All around us were Arabs busy at their labors as if no attack had taken place.
“This is very dangerous,” the woman almost screamed, imploring her husband to find another way.
Trying the main road into Gimmel again, we found that it had opened in the interim, and we speed through the streets, its many empty buildings looming over us, their glassless windows striking me as malevolent eyes watching our passage.
It is well known in the city that construction workers, including illegal ones, sleep in these buildings during the night, making their hollow shells seem all the more ominous.
Thanking the couple and jumping out of their car at an intersection, I made my way to the site of the attack.
Almost immediately, I ran into people I knew, including members of my own synagogue.
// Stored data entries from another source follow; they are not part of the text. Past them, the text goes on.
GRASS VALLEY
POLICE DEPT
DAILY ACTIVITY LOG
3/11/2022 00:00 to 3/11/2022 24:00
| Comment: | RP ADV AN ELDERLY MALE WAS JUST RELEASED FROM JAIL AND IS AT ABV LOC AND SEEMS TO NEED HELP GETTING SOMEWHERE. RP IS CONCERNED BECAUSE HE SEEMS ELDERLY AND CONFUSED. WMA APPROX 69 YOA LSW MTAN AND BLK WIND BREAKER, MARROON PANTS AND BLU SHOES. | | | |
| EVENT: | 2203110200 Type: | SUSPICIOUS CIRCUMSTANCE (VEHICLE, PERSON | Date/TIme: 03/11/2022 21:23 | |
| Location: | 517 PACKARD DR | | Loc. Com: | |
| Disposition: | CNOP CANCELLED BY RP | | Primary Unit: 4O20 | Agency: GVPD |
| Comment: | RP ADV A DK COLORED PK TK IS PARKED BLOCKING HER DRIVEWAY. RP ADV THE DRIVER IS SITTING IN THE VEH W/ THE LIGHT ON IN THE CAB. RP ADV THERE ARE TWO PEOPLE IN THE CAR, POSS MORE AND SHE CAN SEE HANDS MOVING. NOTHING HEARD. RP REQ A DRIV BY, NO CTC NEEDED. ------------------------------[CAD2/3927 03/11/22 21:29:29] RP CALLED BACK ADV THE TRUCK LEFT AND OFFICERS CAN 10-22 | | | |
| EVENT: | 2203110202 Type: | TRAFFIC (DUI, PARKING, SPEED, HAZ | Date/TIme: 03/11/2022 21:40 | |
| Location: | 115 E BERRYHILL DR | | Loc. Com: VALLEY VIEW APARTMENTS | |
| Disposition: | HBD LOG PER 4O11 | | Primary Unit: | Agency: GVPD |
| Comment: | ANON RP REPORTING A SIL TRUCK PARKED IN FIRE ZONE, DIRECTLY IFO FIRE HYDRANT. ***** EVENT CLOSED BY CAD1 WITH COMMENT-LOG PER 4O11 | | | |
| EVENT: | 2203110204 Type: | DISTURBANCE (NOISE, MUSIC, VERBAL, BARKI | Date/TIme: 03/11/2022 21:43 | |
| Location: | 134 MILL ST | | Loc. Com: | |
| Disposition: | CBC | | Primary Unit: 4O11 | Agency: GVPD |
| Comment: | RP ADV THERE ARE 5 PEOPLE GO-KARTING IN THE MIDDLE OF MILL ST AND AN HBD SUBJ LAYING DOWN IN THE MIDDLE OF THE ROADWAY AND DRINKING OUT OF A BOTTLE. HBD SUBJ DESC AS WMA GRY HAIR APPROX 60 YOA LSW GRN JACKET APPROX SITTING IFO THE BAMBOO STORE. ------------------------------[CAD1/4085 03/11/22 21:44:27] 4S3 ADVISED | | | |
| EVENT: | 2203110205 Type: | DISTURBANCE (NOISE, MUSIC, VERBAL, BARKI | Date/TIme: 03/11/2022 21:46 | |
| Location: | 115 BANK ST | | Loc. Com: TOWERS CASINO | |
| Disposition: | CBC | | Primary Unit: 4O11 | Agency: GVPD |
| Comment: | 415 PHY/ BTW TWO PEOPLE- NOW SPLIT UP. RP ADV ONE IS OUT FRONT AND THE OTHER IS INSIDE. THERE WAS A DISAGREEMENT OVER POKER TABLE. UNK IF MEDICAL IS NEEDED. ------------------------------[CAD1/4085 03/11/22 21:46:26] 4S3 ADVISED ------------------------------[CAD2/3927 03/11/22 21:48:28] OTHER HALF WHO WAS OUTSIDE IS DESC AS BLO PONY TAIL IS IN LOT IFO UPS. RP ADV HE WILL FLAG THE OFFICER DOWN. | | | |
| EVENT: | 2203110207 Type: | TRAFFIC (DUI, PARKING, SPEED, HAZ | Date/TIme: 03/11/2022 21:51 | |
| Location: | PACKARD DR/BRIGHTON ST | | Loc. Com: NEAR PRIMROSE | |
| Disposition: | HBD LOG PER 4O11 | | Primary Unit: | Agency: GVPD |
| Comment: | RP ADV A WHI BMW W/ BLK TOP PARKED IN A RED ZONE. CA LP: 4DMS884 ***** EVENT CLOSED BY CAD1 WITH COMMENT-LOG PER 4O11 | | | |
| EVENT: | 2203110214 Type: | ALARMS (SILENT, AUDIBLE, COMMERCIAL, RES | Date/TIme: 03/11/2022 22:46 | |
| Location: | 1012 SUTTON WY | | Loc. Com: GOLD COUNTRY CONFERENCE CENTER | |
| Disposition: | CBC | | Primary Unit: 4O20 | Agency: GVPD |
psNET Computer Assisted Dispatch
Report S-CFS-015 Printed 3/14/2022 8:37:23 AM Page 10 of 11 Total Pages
It turned out that two Arab men had attempted to board a school bus. I was horrified but, at the same time, grateful that it had not been my daughter’s bus, which passes through Gimmel on its route. Failing to gain entrance, they then moved down the street, stabbing a young man before being shot themselves.
Several residents expressed both shock and anger at the events, and there was a palpable sense that life in our “bubble,” separated from the traumatic events occurring in the cities to which many of us commute, was now popped.
“I thought of Jerusalem and Tel Aviv as places to be scared. Not here,” said one.
“Well, to everyone who ever posted ‘The problems are in Jerusalem. Nothing has ever happened in Beit Shemesh,’ Or ‘Let’s not be so fear mongering... Beit Shemesh has never had a problem!’… well the problems are officially ours now,” one resident posted on Facebook.
After conducting interviews and going through the motions of my profession – and trying to suppress any hint of emotion in order to do my job with the objectivity required – I made my way back to the spot at which the attackers were taken down by the police.
Acting mechanically without emotion, I knelt down on the street and began snapping pictures of the dark red pools of blood staining the sidewalk, checked my shots on the screen of my camera and then began walking home.
As I walked away from the scene, I saw police checking a group of Arabs in a half-completed building. As the officers departed, I approached the men.
“There is nothing to say. These things happen,” one of them said when asked what he thought of that morning’s attack, his arms thrown out in an expressive gesture of indifference.
Again suppressing my emotions, I left Gimmel and made my way home.
Locking myself in my bedroom, I began to write. Only after filing my story did I allow my hands to tremble.